Le scénario raisonnable : l’espace J deviendra une brique standard de l’audit de sécurité chez les laboratoires qui prennent l’alignement au sérieux, mais il mettra plus longtemps que prévu à devenir un garde-fou de production généralisé. Entre les deux, il y a le fossé habituel qui sépare une méthode élégante d’une infrastructure fiable et bon marché.

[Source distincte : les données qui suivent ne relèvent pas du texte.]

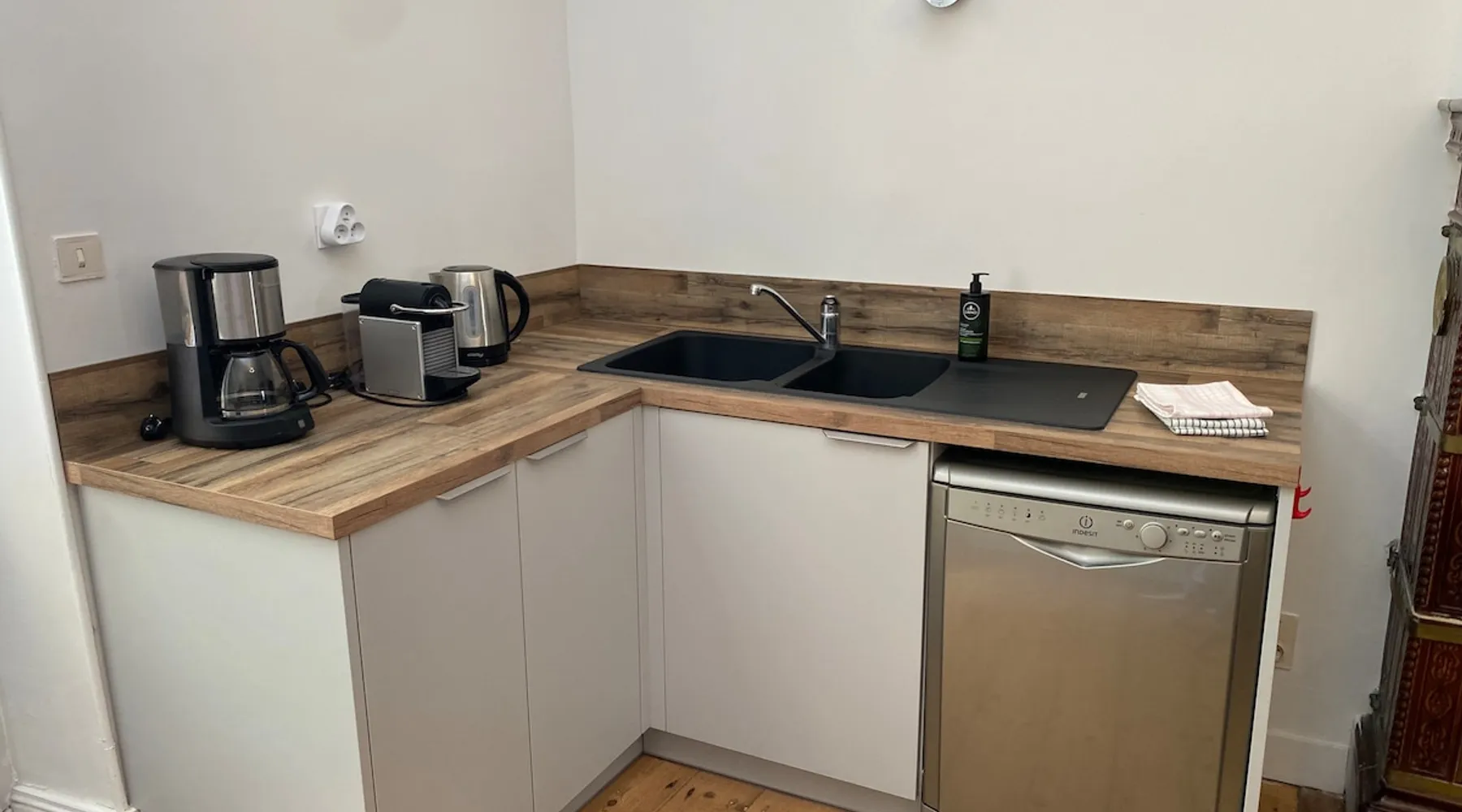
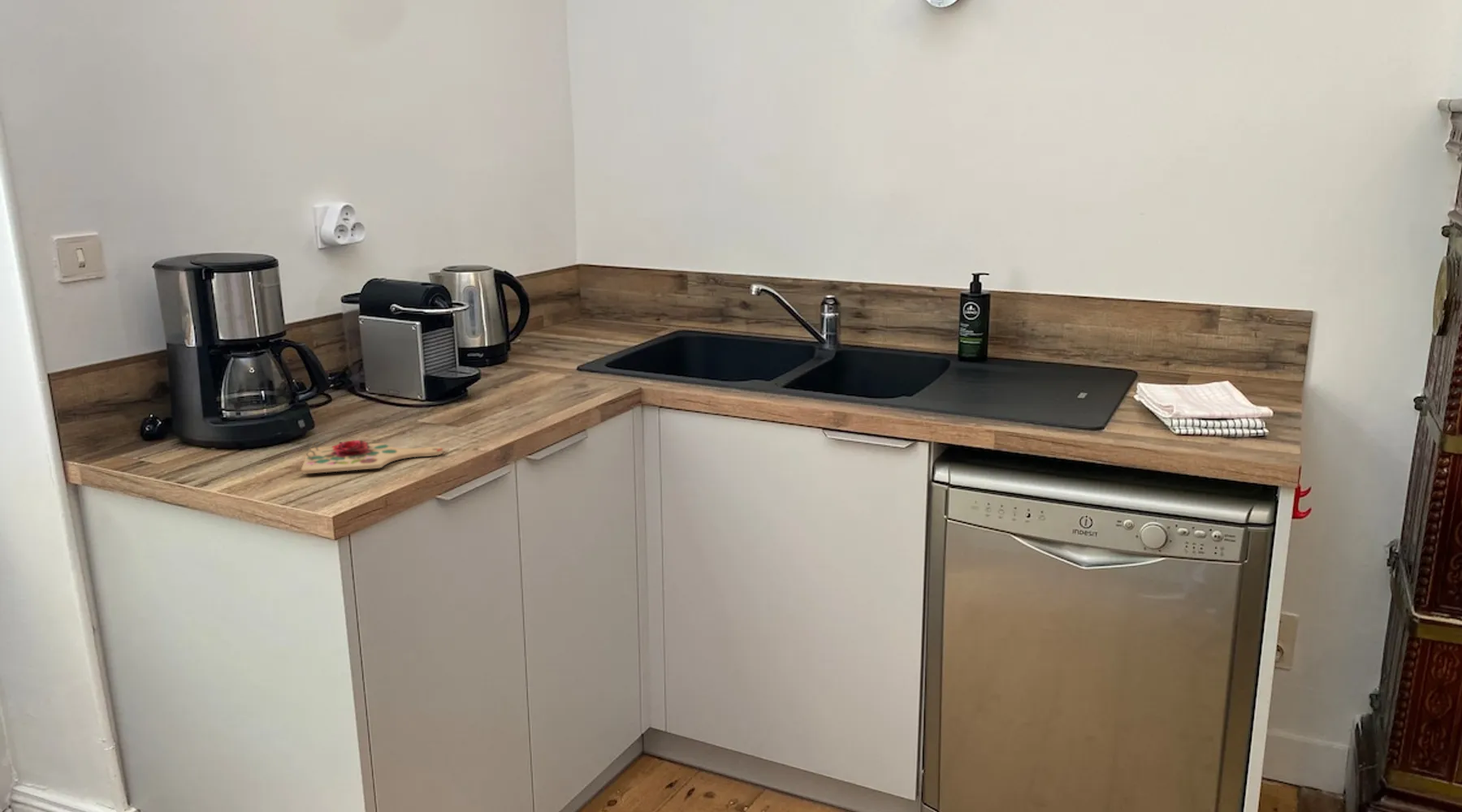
+ cutting board [301,439,444,475]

La bascule ne viendra pas de la prochaine annonce de laboratoire. Ce sera le jour où un modèle en service, et non un modèle de démo, refusera une action parce qu’un moniteur a lu, dans son espace de travail interne, une intention que sa réponse ne montrait pas. Tant que cette scène reste théorique, l’espace J est une avancée d’interprétabilité remarquable. Le jour où elle devient banale, l’audit des modèles aura changé de nature.

Mon avis

Je vois dans l’espace J l’outil qui pourrait enfin réconcilier deux mondes qui se parlent mal : les chercheurs en interprétabilité et les ingénieurs qui mettent des agents en production. Mais sa vraie valeur, à court terme, sera sans doute moins de nous protéger que de nous humilier : on va découvrir noir sur blanc que nos modèles « pensent » régulièrement des choses qu’ils ne disent pas, y compris qu’ils nous testent. Ce n’est pas la conscience de Claude qui devrait nous occuper, c’est sa discrétion.